Exercise brief:
Given the material below, output exactly the lines from the line with "05001 - FUNDO MUNICIPAL DE SAÚDE" to the line with "8,7000 | 26.100,00 |", both ends included, and no other lines.

Information:

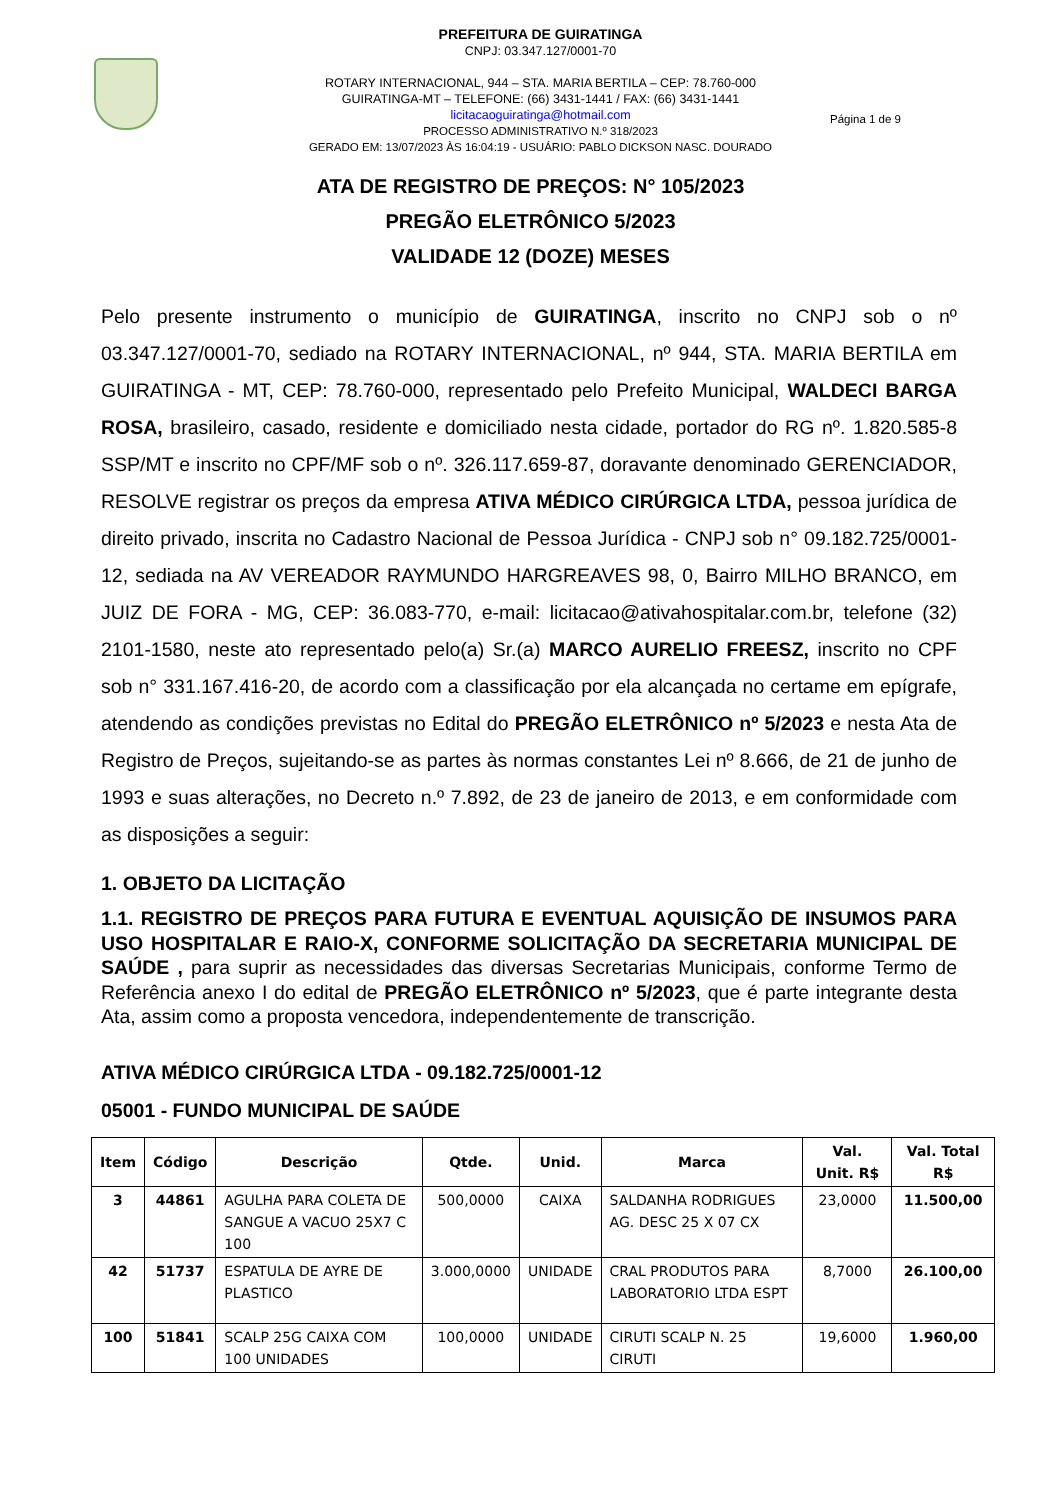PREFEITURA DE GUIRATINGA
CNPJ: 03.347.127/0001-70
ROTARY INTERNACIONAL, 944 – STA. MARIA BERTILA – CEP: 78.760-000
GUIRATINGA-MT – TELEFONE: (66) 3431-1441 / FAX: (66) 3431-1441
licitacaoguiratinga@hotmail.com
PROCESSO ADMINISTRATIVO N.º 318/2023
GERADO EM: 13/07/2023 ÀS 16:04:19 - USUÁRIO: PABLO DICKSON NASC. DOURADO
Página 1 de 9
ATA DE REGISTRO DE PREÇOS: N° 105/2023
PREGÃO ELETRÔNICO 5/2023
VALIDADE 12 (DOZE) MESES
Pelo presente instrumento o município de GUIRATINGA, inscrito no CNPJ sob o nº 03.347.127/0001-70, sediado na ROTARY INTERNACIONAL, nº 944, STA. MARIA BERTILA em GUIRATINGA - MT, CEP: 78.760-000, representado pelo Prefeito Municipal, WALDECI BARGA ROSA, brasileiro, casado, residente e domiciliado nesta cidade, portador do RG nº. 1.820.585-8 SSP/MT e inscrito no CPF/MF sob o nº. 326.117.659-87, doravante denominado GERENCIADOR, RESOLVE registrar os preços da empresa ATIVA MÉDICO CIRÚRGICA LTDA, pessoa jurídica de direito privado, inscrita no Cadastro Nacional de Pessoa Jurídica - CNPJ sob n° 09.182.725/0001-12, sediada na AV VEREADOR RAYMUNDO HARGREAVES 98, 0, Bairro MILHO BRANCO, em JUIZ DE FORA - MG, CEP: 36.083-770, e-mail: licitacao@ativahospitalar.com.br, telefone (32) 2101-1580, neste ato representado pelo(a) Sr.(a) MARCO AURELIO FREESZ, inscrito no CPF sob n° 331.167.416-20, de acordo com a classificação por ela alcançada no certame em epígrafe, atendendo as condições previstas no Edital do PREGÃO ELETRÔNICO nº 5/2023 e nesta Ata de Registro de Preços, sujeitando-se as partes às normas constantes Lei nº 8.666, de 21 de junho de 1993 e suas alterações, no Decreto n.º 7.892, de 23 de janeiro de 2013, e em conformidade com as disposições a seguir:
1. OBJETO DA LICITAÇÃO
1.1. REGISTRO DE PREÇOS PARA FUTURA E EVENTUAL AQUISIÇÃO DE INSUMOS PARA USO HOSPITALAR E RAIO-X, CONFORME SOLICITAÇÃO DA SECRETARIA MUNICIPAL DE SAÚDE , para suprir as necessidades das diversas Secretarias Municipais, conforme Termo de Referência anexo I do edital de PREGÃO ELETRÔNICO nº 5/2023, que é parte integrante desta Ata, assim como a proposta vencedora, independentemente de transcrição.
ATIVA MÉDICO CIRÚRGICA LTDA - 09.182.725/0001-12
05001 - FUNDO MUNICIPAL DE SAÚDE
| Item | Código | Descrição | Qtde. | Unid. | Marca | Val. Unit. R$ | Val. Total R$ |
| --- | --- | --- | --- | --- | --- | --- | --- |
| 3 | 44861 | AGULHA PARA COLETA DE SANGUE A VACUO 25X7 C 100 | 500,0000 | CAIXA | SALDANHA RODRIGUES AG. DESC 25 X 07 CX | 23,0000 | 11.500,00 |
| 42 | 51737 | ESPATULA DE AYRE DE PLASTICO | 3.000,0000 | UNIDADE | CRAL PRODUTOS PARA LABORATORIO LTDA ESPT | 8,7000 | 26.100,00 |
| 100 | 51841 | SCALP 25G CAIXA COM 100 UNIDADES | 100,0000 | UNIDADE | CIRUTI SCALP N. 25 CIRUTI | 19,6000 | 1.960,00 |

Answer area:
05001 - FUNDO MUNICIPAL DE SAÚDE
| Item | Código | Descrição | Qtde. | Unid. | Marca | Val. Unit. R$ | Val. Total R$ |
| --- | --- | --- | --- | --- | --- | --- | --- |
| 3 | 44861 | AGULHA PARA COLETA DE SANGUE A VACUO 25X7 C 100 | 500,0000 | CAIXA | SALDANHA RODRIGUES AG. DESC 25 X 07 CX | 23,0000 | 11.500,00 |
| 42 | 51737 | ESPATULA DE AYRE DE PLASTICO | 3.000,0000 | UNIDADE | CRAL PRODUTOS PARA LABORATORIO LTDA ESPT | 8,7000 | 26.100,00 |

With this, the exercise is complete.